Allison Semmes has the look and the pipes to play Diana Ross, and for my money is even better as Billie Holiday (when she is cast in the film “Lady Sings The Blues”).

Julius Thomas III is excellent as promoter/songwriter/singer Gordy, the man who made music history and brought the races together as no one else could.

Jesse Nager as Smokey Robinson and Jarran Muse as Marvin Gaye bring their characters (and voices) to life with fine portrayals.

But my favorite is Reed L. Shannon, the 14-year-old dynamo who lit up the stage as the very young Michael Jackson (and also played the young Berry Gordy and Stevie Wonder) last night.
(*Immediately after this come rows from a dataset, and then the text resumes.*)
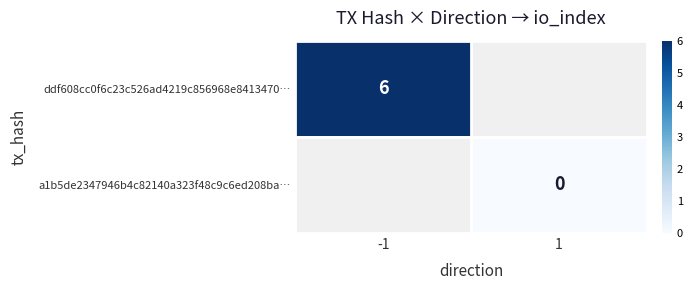

Between 1 and -1, which is larger?

-1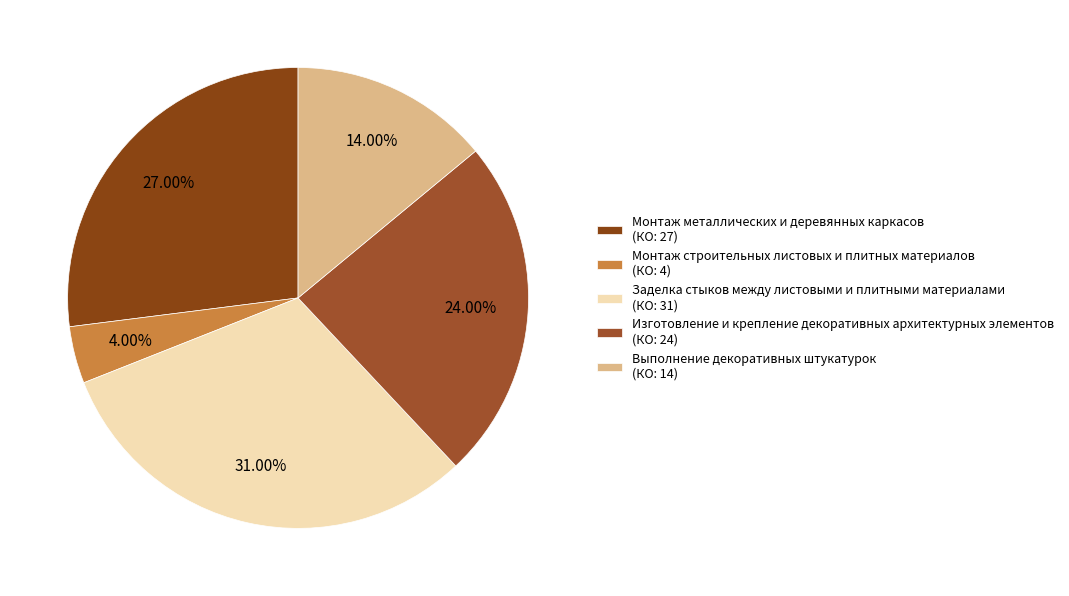

Count the number of slices in the pie.

5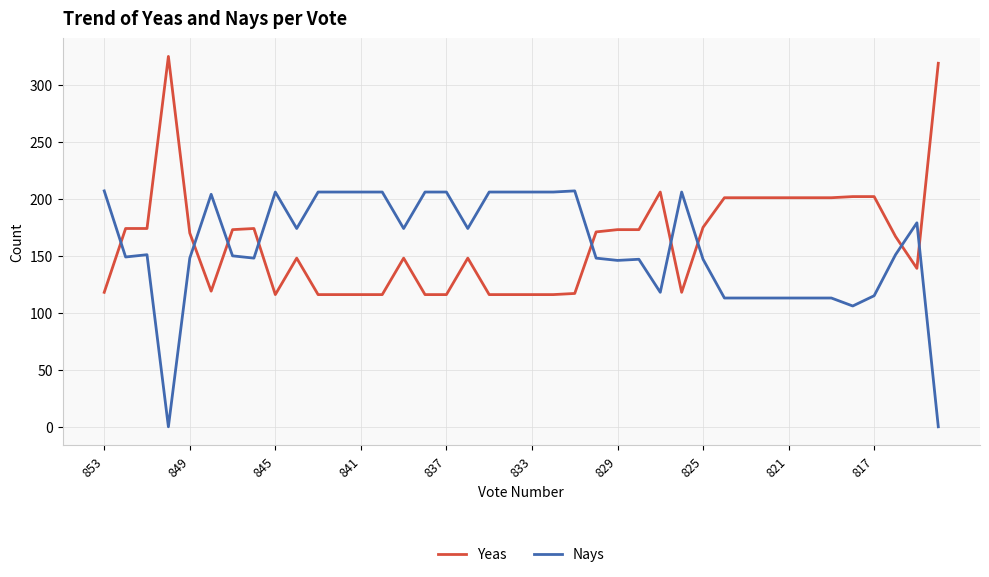

What is the difference between the second highest and second lowest values in the Yeas series?

203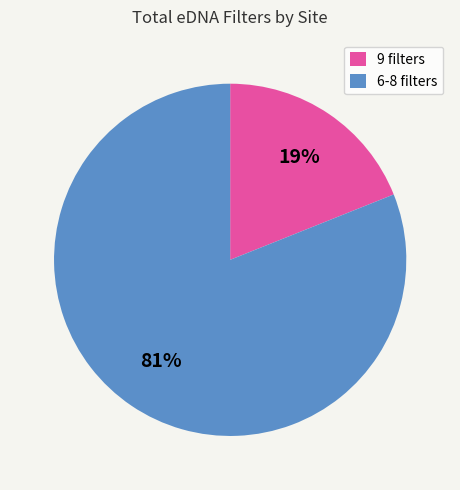

What is the ratio of the value at 6-8 filters to the value at 9 filters?

4.3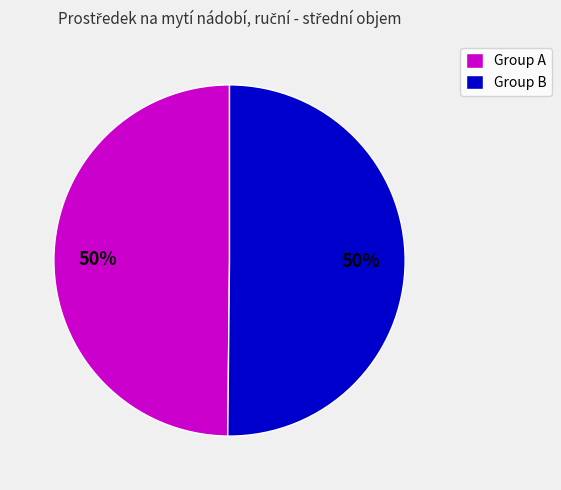

Combined, do Group B and Group A account for over 50%?

Yes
These roles are triple-cast, so your mileage may vary, but Shannon is a real find.

Technically, this show is a find for those with short attention spans. There is so much going on, so many set pieces seemingly in constant motion and video projections that the senses are saturated (credit set designer David Korins and projection designer Daniel Brodie). Esosa’s costumes are fabulous as well, and Natasha Katz’s lighting design is especially effective.

A caveat for sensitive ears: This show is LOUD. Even with earplugs. But I seem to have been the only person who noticed that.

The details

“Motown: The Musical” plays through June 14, at San Diego Civic Theatre, 3rd and B Streets, downtown.

Showtimes are: Thursday at 7:30 pm; Friday at 8 pm; Saturday at 2 and 8 pm; Sunday at 1 and 6:30 pm.